Même détruit, il survit…
En exergue de son Eloge du génie, Patrick Roegiers cite Schopenhauer selon lequel « la simplicité a toujours été l’attribut non seulement de la vérité, mais du génie même », et la formule va comme un gant (moufle de Gould ou gant de pécari du chauffeur de Proust) à Thomas Bernhard, grand blessé de l’enfance qui rata son premier suicide à sept ans et dont le théâtre des opérations, à savoir apparemment l’Autriche philistine et mal dénazifiée, est à vrai dire plus large et plus profond, incluant la vie même, la maladie et la mort, sources d’une inextinguible drôlerie, ah, ah, ah.

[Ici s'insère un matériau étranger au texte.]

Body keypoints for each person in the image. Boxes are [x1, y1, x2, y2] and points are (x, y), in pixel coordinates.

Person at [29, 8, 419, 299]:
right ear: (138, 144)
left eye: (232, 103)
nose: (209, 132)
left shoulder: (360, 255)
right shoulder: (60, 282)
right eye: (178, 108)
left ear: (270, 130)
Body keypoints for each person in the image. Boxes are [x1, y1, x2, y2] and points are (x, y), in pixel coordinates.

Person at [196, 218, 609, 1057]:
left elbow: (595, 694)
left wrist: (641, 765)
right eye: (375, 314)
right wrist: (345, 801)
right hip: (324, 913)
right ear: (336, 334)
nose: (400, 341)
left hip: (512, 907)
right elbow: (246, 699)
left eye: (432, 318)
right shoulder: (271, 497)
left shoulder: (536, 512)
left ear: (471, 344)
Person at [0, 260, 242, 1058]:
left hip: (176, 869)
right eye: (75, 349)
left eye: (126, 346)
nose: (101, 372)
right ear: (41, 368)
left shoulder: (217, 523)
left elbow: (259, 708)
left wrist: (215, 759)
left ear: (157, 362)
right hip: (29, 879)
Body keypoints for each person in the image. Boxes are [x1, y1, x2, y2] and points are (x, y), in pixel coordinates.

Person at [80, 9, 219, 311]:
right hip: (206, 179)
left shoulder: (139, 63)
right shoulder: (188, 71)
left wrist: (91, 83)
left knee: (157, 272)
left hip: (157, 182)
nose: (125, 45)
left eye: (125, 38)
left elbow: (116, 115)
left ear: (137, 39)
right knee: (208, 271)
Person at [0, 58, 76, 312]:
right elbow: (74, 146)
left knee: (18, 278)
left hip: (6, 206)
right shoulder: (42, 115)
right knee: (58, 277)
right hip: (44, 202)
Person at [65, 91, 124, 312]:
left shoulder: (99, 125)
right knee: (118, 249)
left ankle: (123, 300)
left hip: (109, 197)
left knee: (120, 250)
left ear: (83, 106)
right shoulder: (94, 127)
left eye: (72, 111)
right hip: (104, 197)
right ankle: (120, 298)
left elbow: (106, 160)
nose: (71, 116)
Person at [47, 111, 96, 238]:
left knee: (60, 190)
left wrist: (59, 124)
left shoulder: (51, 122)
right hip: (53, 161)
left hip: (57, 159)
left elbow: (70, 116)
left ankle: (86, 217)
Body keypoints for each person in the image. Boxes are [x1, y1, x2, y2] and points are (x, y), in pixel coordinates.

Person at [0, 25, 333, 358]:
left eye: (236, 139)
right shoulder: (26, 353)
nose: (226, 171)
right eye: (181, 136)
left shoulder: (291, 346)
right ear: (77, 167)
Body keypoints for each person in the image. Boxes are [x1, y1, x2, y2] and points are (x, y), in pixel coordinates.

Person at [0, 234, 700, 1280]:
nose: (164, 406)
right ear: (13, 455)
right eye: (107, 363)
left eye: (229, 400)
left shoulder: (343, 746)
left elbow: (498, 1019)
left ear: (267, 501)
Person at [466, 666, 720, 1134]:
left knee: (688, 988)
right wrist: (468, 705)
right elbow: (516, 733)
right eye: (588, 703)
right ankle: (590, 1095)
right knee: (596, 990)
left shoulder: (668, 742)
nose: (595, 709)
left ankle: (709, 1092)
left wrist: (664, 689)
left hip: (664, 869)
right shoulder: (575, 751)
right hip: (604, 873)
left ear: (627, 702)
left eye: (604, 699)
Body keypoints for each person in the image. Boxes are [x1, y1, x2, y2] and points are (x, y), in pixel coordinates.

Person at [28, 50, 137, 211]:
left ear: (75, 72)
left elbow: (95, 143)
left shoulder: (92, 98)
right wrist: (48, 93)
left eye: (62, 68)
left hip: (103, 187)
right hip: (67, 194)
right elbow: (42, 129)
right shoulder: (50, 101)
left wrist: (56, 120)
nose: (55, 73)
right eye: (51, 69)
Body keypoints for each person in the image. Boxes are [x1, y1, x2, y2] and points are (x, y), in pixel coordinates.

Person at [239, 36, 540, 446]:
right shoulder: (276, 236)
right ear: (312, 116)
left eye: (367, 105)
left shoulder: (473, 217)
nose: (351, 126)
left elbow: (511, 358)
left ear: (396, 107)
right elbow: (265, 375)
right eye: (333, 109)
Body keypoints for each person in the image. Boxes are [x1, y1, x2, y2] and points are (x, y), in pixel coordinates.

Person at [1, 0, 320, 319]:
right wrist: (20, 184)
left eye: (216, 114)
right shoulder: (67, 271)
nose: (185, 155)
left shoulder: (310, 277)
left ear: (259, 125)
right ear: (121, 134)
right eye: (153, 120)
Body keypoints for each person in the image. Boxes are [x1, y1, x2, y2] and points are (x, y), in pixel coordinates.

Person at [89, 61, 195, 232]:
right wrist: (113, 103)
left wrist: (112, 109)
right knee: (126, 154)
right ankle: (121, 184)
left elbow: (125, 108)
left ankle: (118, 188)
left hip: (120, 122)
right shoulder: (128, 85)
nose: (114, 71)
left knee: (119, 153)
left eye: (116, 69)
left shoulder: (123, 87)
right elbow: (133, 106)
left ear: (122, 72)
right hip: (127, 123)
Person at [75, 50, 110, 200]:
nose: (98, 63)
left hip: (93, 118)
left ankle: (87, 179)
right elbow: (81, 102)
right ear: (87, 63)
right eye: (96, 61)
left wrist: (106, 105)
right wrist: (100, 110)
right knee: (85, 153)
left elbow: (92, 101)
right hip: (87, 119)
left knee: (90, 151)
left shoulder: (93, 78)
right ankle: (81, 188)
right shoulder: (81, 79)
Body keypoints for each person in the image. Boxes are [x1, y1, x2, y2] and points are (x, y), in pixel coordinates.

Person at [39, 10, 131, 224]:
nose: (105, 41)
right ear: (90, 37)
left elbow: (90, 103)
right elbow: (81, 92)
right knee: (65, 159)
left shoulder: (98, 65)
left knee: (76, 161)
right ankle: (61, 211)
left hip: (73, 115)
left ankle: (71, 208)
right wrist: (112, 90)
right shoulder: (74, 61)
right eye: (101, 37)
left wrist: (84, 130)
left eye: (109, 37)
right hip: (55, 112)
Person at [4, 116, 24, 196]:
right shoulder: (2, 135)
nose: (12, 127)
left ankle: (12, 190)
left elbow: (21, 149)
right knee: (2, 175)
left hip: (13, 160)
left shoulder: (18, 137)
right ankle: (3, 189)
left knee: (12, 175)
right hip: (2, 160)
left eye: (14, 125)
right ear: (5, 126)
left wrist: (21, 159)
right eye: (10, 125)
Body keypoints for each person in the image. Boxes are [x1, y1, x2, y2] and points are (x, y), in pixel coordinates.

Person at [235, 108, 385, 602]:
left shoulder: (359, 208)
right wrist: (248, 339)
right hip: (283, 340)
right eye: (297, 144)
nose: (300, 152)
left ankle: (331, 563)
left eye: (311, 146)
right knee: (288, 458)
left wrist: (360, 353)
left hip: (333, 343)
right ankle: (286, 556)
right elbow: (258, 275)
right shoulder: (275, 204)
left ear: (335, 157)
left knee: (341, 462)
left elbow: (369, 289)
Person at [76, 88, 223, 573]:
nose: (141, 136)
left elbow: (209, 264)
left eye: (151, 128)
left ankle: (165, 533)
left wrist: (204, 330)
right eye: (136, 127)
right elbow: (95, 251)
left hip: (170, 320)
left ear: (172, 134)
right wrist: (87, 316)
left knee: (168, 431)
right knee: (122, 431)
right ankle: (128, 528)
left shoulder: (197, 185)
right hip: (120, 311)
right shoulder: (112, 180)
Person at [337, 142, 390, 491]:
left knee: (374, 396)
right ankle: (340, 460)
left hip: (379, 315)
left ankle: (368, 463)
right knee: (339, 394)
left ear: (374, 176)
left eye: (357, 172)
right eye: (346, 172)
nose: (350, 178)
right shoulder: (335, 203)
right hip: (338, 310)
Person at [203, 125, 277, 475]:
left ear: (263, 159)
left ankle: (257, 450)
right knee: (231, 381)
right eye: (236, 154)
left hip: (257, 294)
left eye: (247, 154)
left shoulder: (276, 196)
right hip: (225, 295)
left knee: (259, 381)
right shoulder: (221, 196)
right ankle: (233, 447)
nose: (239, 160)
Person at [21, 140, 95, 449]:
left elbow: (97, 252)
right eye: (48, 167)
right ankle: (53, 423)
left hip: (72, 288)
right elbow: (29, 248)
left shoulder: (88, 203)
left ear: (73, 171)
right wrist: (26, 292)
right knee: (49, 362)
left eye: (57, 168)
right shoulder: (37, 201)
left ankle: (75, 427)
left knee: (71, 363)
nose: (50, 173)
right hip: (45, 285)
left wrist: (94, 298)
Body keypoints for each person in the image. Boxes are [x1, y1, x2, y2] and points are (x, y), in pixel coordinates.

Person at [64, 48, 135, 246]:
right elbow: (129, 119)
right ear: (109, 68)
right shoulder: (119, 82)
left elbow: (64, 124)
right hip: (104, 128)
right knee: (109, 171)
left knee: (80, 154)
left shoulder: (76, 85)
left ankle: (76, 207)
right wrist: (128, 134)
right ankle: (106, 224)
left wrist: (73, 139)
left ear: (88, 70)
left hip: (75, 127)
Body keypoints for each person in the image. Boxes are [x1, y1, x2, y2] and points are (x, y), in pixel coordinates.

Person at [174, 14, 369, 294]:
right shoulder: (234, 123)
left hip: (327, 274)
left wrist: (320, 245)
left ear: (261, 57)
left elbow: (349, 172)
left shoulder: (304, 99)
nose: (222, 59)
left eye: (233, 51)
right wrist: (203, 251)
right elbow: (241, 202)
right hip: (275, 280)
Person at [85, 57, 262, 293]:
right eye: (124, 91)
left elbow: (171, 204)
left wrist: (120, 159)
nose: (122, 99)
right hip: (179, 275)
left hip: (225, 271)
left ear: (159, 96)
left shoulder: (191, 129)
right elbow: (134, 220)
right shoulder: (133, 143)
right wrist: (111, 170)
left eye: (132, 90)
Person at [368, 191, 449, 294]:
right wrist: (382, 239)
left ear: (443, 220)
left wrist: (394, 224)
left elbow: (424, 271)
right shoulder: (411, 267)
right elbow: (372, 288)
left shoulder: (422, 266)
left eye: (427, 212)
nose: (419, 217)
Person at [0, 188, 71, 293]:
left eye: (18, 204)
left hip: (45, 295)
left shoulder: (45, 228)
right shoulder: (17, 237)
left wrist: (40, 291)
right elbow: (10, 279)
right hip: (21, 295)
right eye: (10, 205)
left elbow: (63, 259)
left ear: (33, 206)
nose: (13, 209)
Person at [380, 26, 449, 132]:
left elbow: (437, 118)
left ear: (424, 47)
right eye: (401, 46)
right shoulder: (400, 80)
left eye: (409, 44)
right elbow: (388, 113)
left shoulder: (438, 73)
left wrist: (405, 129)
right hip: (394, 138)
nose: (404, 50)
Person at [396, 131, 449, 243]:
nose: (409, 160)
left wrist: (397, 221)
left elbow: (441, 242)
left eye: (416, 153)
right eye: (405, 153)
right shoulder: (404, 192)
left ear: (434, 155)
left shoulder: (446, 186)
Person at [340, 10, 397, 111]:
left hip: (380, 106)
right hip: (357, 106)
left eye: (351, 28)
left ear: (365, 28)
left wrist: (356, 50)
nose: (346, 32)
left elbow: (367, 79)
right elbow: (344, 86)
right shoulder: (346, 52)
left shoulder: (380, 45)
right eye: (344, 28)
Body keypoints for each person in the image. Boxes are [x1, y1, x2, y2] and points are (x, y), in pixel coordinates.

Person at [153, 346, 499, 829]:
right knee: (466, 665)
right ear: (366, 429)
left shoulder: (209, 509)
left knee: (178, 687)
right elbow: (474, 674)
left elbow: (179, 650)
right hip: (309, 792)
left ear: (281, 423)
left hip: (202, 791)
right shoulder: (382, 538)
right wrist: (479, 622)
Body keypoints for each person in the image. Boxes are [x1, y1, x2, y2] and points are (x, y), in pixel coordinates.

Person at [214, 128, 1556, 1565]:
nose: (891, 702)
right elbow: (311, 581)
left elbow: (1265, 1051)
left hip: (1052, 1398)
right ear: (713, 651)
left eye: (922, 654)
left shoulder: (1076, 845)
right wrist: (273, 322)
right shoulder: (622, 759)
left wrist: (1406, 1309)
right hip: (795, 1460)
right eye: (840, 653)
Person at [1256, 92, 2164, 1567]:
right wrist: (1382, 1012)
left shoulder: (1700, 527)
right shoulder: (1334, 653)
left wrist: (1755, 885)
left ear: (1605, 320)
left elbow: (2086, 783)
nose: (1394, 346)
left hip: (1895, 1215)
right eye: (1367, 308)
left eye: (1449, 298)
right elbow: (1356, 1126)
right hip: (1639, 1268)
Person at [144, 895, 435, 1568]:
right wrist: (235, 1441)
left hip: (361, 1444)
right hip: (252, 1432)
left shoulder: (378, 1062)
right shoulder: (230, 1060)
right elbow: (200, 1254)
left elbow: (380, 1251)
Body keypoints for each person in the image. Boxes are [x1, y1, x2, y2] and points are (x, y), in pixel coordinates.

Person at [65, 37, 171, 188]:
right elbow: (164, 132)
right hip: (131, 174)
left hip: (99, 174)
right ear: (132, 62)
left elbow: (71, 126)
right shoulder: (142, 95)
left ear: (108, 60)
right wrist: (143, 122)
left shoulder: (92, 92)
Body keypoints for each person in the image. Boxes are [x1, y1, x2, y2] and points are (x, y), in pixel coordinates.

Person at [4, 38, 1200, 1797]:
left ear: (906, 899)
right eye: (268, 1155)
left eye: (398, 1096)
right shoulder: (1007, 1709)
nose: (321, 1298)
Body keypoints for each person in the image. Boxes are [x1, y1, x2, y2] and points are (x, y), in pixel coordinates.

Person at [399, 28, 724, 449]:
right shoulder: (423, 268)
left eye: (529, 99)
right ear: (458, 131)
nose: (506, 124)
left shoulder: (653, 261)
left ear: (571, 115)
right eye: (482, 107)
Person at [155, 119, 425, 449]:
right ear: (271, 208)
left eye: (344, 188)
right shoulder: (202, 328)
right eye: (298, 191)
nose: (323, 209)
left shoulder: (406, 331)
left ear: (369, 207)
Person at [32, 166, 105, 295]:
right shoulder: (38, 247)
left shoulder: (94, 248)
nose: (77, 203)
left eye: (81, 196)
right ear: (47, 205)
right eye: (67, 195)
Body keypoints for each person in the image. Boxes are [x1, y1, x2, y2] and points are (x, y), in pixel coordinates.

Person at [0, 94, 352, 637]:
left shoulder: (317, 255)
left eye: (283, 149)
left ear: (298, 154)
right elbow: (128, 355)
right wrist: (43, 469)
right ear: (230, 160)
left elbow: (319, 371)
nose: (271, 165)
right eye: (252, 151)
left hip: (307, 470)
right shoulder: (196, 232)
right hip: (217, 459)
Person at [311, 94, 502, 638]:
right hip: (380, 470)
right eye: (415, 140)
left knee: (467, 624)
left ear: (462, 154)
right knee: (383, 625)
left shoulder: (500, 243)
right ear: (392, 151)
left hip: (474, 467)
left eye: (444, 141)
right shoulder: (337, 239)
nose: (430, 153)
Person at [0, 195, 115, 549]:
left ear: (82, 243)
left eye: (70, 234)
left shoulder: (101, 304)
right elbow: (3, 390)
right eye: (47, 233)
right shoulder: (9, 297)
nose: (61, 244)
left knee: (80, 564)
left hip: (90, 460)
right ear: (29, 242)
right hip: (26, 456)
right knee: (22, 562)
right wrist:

Patrick Roegiers, auteur magnifique du Bonheur des Belges, est lui-même une espèce de génie baroque mêlant une immense érudition et une sensibilité tantôt surfine et tantôt à grosse gouaille à la Till Eulenspiegel, mais le vrai Roegiers se retrouve peut-être dans une autre simplicité, dans ce miroir en triptyque où la réserve rêveuse du peintre danois le dispute à la pureté contrapuntique du pianiste canadien et à la mélancolie éperdue de l’imprécateur autrichien , « ami fragile » sous son masque d’ennemi du genre humain…
ROEGIERS Patrick. Eloge du génie. Arléa, collection La rencontre, 108 p, 2019.